There is some possibility that this victim is meant to represent Arrow himself. Although the color of the Mexican saddle is different than we have seen before, so is the artist also different. Compare the saddle here, and its red over-cinch securing an extra pad, with Plates 88 & 154. Arrow has shown himself riding several other black horses, two with white-blazed foreheads (Plates 9 & 142), but subtle differences (docked or forked ears in the others) make this a different animal.

If Arrow were injured, however, this might explain why a different man contributed the final two drawings to the ledger. Arrow could have penciled the crumpled figure of himself, after he had recovered.

Whoever he is, the fallen Cheyenne wears a black wool vest over a calico shirt with blue polka dots. He has a breechcloth and plain leggings of red trade cloth, and fully-beaded moccasins. A dark blue (black) trade cloth blanket is folded around his waist. The left side of his hair is wrapped with plaited strips of red and dark blue trade cloth, the right side with red cloth alone. On the other Cheyenne, this configuration is reversed.

An interesting difference in the way this horse is bridled is that there are no reins attached to the silver-mounted headstall, only a lead line attached to the halter latch. This suggests that the animal was so well trained it could be directed by knee pressure alone. Arrow rides other horses this way in Plates 34 & 163; George Bent does the same in Plates 92 & 118.

The other Cheyenne, presumed to be the secondary artist, has arrived too late to save his friend from a nasty fall, but perhaps still in time to secure the deer. He rides a handsome buckskin pinto racer, distinguished by its notched ears. The horse features a silver-mounted Mexican bridle, with an eagle feather at the forelock, and is encouraged with an elk-antler quirt which hangs from the rider's left wrist.

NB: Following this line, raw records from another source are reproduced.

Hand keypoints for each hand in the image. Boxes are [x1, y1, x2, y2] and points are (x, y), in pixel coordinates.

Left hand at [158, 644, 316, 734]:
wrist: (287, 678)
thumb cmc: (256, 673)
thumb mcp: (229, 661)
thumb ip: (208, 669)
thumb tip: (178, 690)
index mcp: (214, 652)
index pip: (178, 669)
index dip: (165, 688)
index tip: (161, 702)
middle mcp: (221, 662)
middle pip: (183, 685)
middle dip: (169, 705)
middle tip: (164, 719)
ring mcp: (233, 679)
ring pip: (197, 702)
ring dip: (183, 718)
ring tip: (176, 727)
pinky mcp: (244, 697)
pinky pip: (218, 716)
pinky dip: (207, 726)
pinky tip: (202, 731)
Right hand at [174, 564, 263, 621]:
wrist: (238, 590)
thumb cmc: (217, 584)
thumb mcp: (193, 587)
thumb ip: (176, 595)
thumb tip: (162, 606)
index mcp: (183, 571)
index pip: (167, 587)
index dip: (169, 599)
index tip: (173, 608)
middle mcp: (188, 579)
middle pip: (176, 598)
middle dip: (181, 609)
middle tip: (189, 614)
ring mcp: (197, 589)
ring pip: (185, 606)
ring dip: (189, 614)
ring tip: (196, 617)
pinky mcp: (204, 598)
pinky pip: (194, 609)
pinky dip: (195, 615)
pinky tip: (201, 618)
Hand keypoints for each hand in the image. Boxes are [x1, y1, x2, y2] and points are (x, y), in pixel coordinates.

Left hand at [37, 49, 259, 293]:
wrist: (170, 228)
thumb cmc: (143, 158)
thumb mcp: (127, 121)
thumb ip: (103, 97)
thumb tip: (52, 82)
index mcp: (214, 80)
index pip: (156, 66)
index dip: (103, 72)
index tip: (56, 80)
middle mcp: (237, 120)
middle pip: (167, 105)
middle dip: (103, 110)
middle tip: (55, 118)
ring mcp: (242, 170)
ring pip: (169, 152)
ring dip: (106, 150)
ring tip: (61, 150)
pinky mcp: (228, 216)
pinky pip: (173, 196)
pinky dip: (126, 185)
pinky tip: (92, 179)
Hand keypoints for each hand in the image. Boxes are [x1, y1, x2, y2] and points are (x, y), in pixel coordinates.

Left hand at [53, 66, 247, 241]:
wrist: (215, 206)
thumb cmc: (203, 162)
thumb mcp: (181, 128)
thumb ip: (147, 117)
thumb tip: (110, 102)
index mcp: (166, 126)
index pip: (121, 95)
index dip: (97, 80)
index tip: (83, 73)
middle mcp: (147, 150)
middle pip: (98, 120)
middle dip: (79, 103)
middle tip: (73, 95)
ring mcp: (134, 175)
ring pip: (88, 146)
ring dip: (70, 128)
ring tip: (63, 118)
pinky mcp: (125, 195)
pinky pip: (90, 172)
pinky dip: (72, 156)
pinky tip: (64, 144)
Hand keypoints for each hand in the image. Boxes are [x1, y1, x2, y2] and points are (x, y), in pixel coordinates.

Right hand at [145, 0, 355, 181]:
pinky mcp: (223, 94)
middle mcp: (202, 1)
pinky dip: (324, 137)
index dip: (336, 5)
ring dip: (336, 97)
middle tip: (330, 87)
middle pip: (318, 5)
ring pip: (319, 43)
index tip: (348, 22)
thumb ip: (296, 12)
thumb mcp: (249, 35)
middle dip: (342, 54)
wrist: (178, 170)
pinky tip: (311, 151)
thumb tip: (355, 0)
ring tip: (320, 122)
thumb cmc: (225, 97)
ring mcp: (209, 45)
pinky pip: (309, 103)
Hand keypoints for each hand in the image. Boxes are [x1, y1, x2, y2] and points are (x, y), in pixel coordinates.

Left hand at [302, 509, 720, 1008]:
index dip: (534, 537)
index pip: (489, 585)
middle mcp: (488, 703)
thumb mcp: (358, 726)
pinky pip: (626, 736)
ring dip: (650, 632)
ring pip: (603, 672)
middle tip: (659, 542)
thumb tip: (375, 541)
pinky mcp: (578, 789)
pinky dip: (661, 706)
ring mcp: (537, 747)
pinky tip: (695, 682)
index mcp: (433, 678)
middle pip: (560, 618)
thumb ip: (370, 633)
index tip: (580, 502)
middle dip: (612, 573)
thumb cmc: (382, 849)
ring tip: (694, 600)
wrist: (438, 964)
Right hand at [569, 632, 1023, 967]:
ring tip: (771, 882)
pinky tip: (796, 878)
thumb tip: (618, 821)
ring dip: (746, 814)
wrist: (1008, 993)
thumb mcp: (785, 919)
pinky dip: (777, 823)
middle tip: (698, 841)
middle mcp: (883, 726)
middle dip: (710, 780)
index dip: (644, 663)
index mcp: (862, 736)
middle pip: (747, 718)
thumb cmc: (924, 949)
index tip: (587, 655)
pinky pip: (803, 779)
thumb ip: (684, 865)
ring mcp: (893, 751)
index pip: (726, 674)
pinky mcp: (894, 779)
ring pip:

This Cheyenne wears what appears to be a silk-brocade vest, over a calico shirt with blue pin stripes. A double-width courting blanket---half red, and half dark blue trade cloth---is wrapped around his waist. Below the bottom edge of this blanket the Cheyenne's bare left calf is seen, with a red trade cloth "half-legging" worn over the ankle---compare with the similar half-legging in Plate 136. The Cheyenne is using exactly the same type of vaquero saddle as his fallen friend: note the silver concho on the tapadera; and the second silver concho on the stirrup leather, seen just against the calf of his leg.